» TO DO
Lay out everything from the line containing "E-LIQUIDE LOLYHOOP 50 ML CANDY CO" down to the line containing "savoureuse." as a Markdown table with the columns Row and Text. Give each line its own numbered row and leave out any blank lines.

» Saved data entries
====
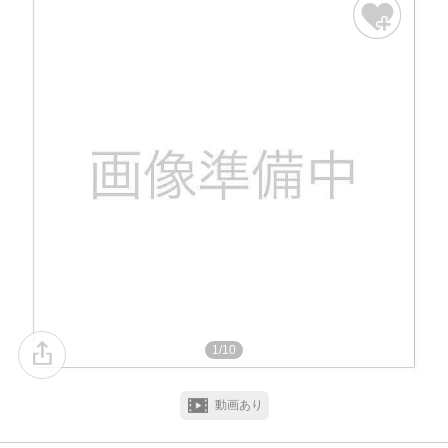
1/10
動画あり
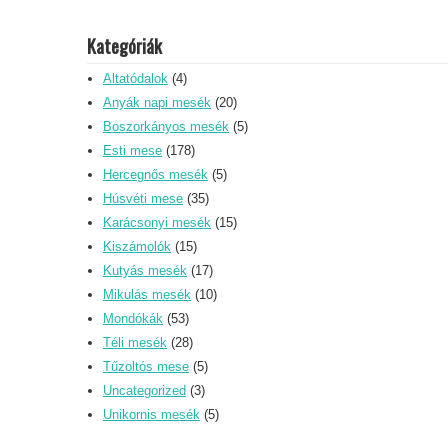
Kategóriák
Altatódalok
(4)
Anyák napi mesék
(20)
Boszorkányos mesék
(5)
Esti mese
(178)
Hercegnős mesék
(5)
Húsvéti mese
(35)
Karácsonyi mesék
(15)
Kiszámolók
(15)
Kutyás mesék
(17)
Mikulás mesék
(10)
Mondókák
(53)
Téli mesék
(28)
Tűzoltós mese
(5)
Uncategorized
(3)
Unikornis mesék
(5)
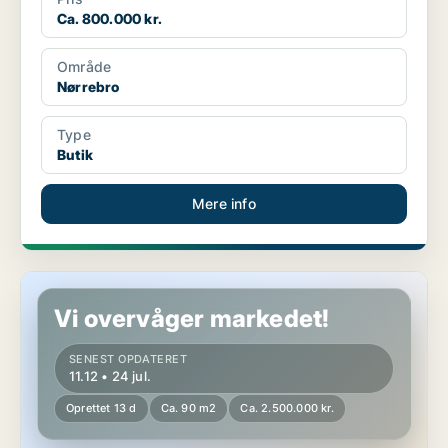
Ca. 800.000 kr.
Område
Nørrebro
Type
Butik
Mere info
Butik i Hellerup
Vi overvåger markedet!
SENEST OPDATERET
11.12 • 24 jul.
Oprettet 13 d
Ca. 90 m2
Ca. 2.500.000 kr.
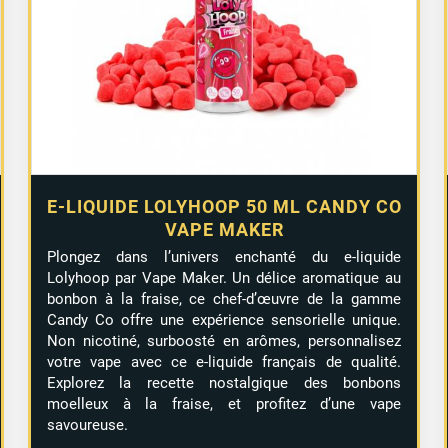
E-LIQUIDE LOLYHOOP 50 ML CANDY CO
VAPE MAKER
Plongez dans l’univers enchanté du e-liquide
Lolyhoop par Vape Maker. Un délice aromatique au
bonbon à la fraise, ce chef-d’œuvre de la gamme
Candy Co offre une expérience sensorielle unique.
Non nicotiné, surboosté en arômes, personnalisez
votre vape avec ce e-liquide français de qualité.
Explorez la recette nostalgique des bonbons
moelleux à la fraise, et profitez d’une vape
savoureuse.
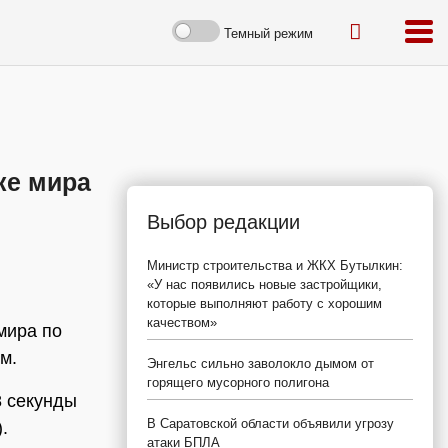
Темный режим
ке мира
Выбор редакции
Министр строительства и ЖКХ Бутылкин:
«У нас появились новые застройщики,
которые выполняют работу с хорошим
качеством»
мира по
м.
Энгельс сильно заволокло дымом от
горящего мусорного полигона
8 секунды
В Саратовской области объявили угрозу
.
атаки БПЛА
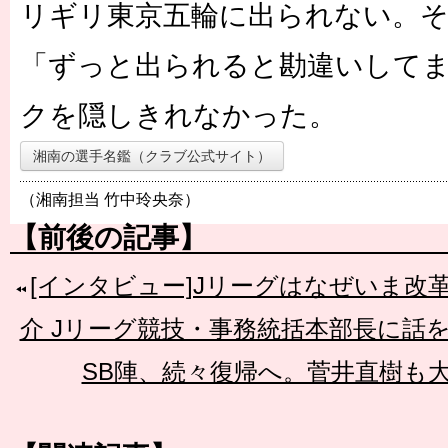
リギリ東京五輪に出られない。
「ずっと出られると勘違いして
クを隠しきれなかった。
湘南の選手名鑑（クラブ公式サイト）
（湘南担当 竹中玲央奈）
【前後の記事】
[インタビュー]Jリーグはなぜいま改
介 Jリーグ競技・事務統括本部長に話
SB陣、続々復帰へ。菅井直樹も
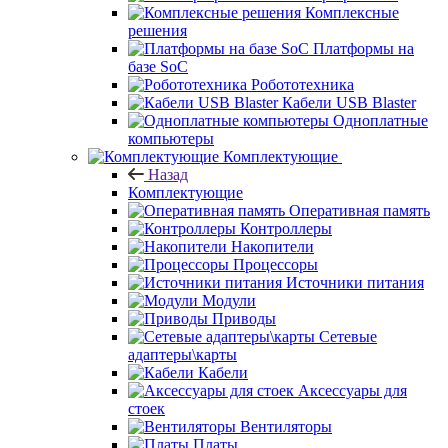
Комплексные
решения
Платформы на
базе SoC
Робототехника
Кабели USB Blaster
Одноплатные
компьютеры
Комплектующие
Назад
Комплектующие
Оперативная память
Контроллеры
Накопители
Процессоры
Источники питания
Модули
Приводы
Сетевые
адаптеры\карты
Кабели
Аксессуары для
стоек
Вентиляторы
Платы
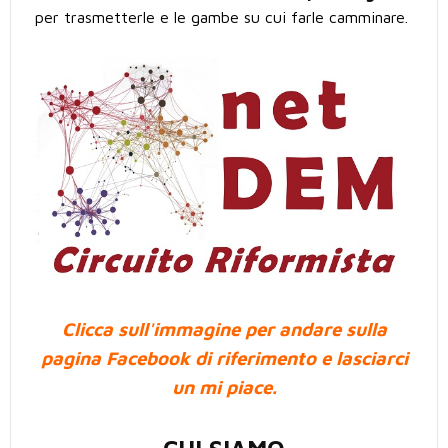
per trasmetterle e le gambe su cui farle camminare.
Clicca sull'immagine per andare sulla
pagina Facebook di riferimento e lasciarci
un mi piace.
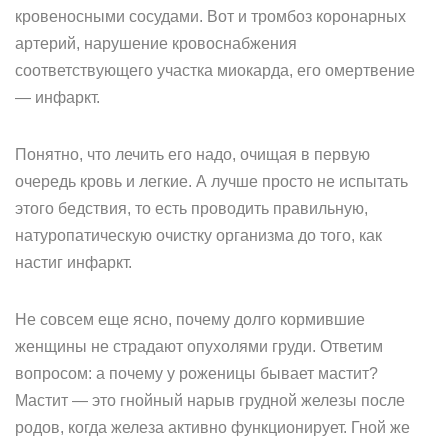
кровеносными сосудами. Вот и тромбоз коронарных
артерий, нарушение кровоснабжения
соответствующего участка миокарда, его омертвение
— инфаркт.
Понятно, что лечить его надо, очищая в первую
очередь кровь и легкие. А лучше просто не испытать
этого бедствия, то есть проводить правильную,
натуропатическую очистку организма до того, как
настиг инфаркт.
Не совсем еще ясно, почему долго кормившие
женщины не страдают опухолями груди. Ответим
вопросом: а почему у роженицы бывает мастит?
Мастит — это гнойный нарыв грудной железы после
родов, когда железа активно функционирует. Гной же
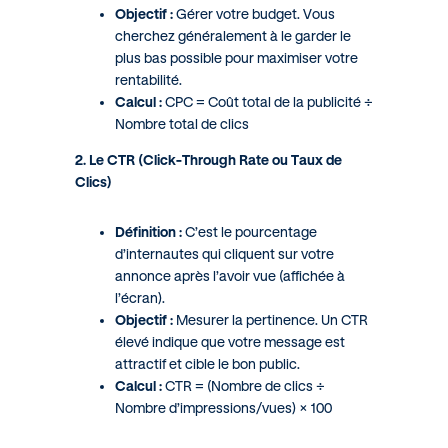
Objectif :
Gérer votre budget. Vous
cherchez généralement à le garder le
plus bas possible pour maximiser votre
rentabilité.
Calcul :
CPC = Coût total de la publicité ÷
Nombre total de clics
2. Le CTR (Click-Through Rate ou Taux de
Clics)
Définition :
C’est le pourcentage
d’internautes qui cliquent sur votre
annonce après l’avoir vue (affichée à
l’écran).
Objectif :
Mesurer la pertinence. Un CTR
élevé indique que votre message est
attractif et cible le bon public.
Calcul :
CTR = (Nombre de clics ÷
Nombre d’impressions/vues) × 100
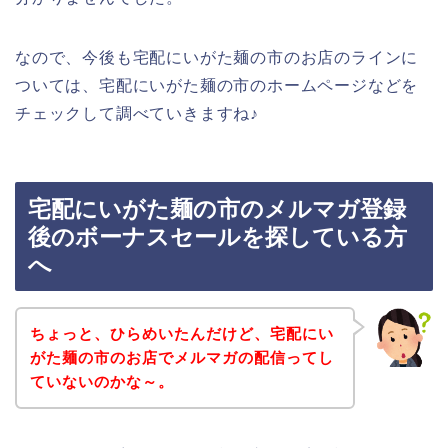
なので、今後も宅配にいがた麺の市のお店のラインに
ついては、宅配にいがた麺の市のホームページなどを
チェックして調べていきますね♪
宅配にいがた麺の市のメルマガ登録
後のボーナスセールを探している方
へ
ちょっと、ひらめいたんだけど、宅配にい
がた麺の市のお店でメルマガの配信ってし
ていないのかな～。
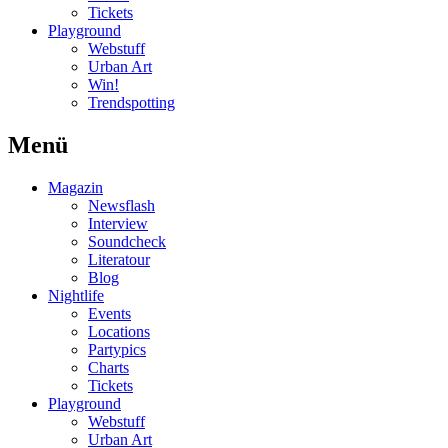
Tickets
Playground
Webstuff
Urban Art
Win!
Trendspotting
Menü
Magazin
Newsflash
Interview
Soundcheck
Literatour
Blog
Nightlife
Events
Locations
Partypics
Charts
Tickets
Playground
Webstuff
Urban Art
====
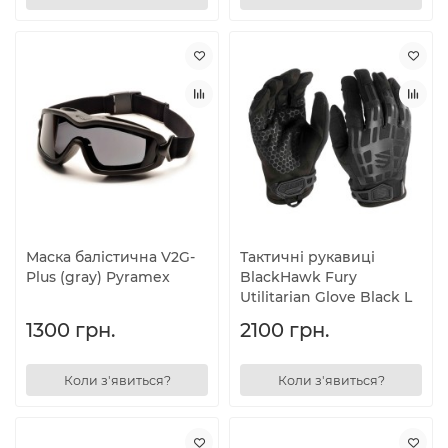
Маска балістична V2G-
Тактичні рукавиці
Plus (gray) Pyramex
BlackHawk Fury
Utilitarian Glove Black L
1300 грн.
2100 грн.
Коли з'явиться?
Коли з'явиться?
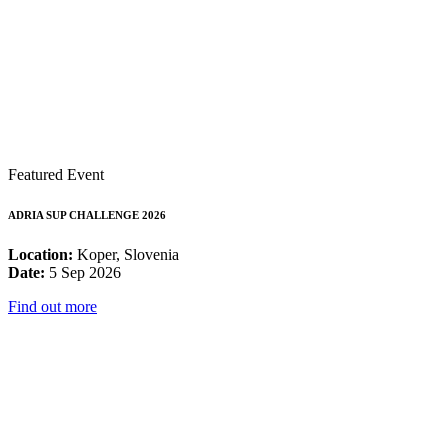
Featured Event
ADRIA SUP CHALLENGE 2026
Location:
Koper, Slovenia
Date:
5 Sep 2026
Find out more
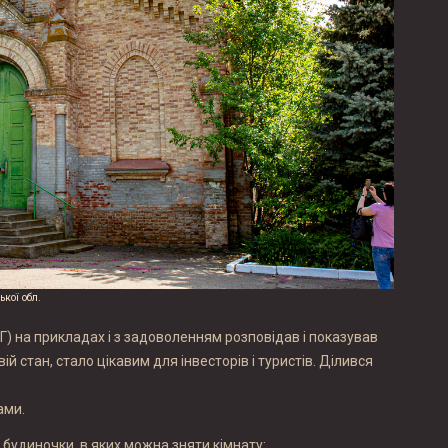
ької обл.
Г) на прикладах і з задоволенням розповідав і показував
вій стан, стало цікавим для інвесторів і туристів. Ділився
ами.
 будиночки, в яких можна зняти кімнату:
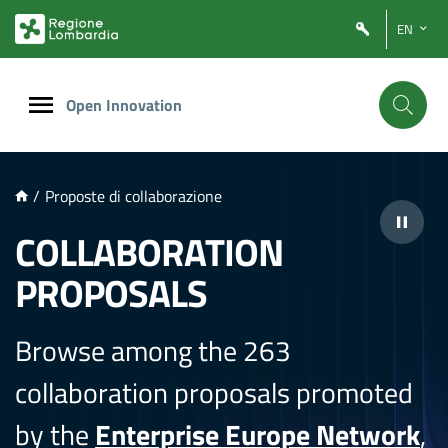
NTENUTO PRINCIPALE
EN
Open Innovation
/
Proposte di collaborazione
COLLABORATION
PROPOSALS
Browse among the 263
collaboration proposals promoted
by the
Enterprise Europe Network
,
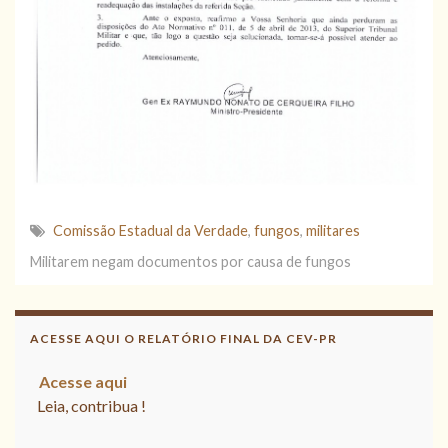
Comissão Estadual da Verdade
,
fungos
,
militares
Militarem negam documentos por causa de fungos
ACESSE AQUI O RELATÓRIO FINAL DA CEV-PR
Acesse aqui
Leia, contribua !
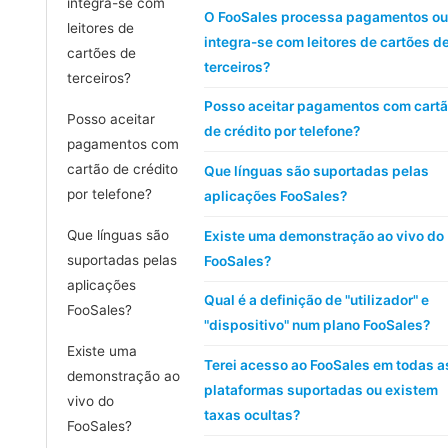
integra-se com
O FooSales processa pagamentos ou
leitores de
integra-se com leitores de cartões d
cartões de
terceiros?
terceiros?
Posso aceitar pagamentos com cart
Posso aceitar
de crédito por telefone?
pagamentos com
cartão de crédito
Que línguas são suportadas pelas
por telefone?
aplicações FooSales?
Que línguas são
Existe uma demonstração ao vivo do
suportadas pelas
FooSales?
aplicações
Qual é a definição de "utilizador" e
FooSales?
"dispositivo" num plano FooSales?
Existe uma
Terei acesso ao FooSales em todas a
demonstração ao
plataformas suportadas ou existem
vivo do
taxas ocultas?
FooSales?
====
» RESPONSE AREA
| Row | Text |
|---|---|
| 1 | E-LIQUIDE LOLYHOOP 50 ML CANDY CO |
| 2 | VAPE MAKER |
| 3 | Plongez dans l’univers enchanté du e-liquide |
| 4 | Lolyhoop par Vape Maker. Un délice aromatique au |
| 5 | bonbon à la fraise, ce chef-d’œuvre de la gamme |
| 6 | Candy Co offre une expérience sensorielle unique. |
| 7 | Non nicotiné, surboosté en arômes, personnalisez |
| 8 | votre vape avec ce e-liquide français de qualité. |
| 9 | Explorez la recette nostalgique des bonbons |
| 10 | moelleux à la fraise, et profitez d’une vape |
| 11 | savoureuse. |